Task statement: Each line of the data that includes the string "vérification" is to be copied out.

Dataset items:
* * * *
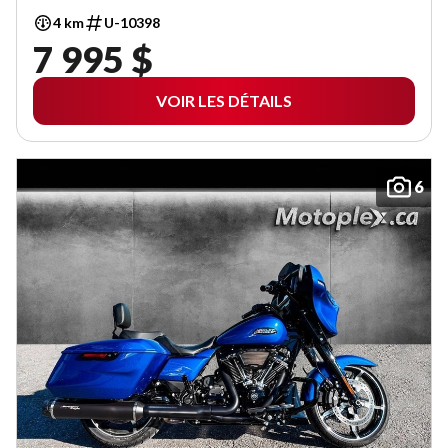
4 km
U-10398
7 995 $
VOIR LES DÉTAILS
6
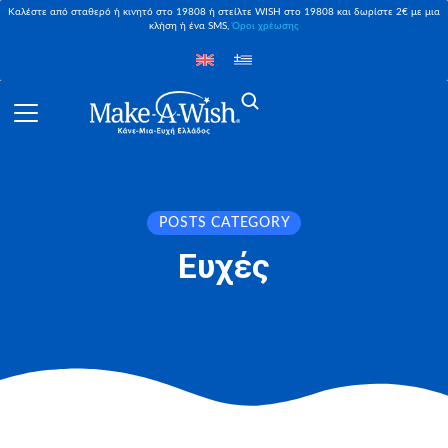
Καλέστε από σταθερό ή κινητό στο 19808 ή στείλτε WISH στο 19808 και δωρίστε 2€ με μια
κλήση ή ένα SMS,
Όροι χρέωσης
POSTS CATEGORY
Ευχές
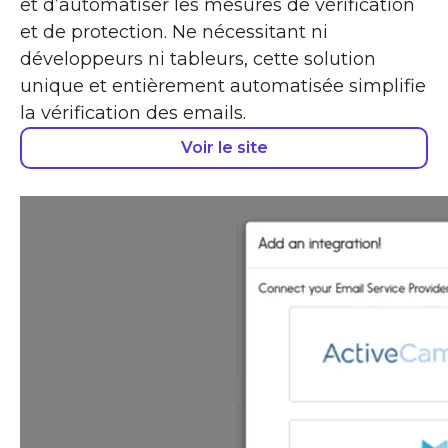
et d’automatiser les mesures de vérification
et de protection. Ne nécessitant ni
développeurs ni tableurs, cette solution
unique et entièrement automatisée simplifie
la vérification des emails.
Voir le site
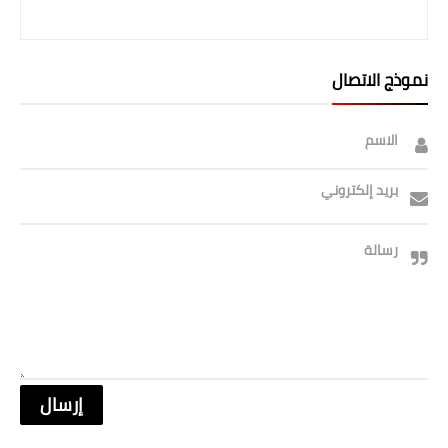
صحة وطب
فن ومشاهير
نموذج الاتصال
العامة
الاسم
بريد إلكتروني
رسالة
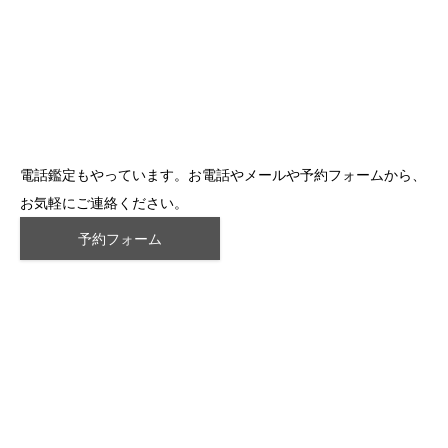
電話鑑定もやっています。お電話やメールや予約フォームから、
お気軽にご連絡ください。
予約フォーム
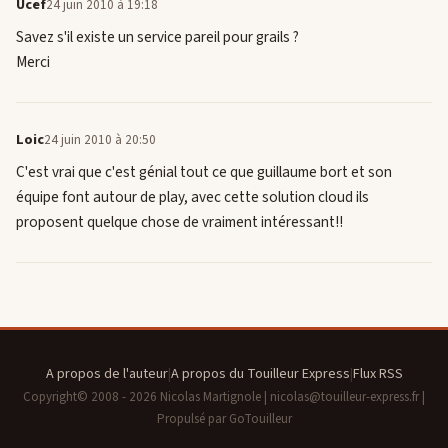
Ucef
24 juin 2010 à 19:18
Savez s'il existe un service pareil pour grails ?
Merci
Loic
24 juin 2010 à 20:50
C'est vrai que c'est génial tout ce que guillaume bort et son
équipe font autour de play, avec cette solution cloud ils
proposent quelque chose de vraiment intéressant!!
A propos de l'auteur
|
A propos du Touilleur Express
|
Flux RSS
Copyright© 2008 - 2026 Nicolas Martignole | nicolas@touilleur-express.fr |
Propulsé par GoTouilleur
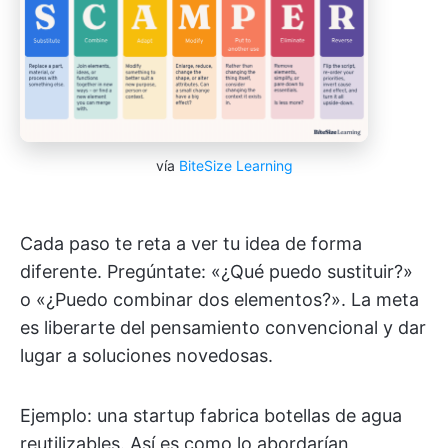
vía
BiteSize Learning
Cada paso te reta a ver tu idea de forma
diferente. Pregúntate: «¿Qué puedo sustituir?»
o «¿Puedo combinar dos elementos?». La meta
es liberarte del pensamiento convencional y dar
lugar a soluciones novedosas.
Ejemplo: una startup fabrica botellas de agua
reutilizables. Así es como lo abordarían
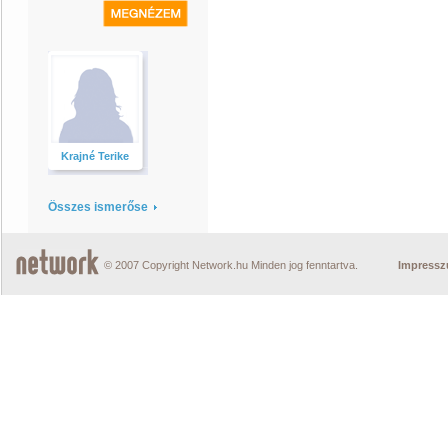
Krajné Terike
Összes ismerőse
© 2007 Copyright Network.hu Minden jog fenntartva.
Impress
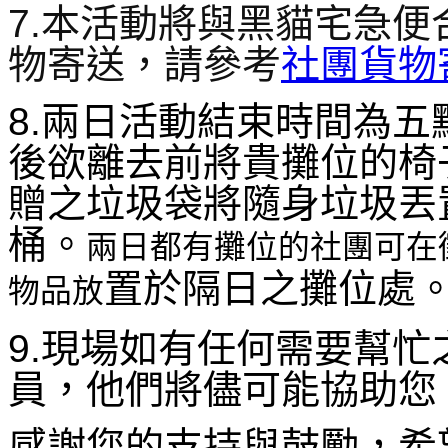
7.本活動將與黑貓宅急
物寄送，請參考
社團貨物
8.兩日活動結束時間為
後欲離去前將貴攤位的椅
贈之垃圾袋將隨身垃圾丟
桶。
兩日都有攤位的社團可在
置於隔日之攤位處
物品放
9.現場如有任何需要幫
員，他們將儘可能協助您
感謝您的支持與鼓勵，希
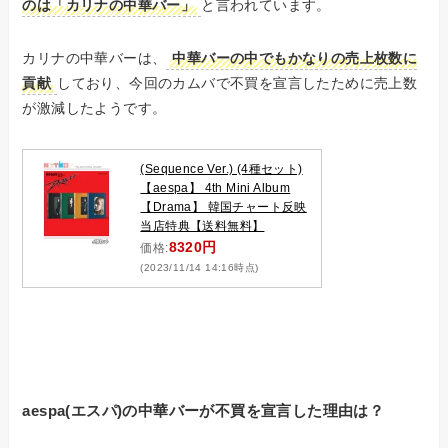
のは「カリナの中華バー」
と言われています。
カリナの中華バーは、
中華バーの中でもかなりの売上枚数に
貢献
しており、今回のカムバで不買を宣言したために売上数
が激減したようです。
(Sequence Ver.) (4種セット)
【aespa】 4th Mini Album
【Drama】 韓国チャート反映
当店特典【送料無料】
8320円
価格:
(2023/11/14 14:16時点)
aespa(エスパ)の中華バーが不買を宣言した理由は？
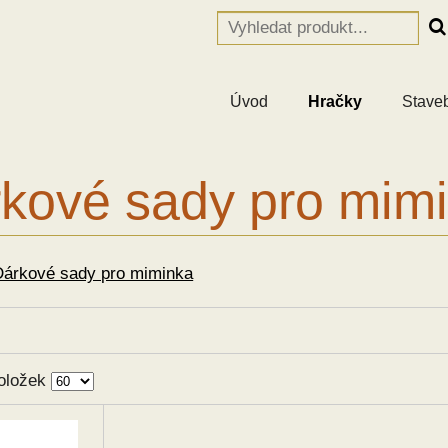
Úvod
Hračky
Stave
kové sady pro mim
Dárkové sady pro miminka
oložek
* * * *
Response for this exercise:
et d’automatiser les mesures de vérification
la vérification des emails.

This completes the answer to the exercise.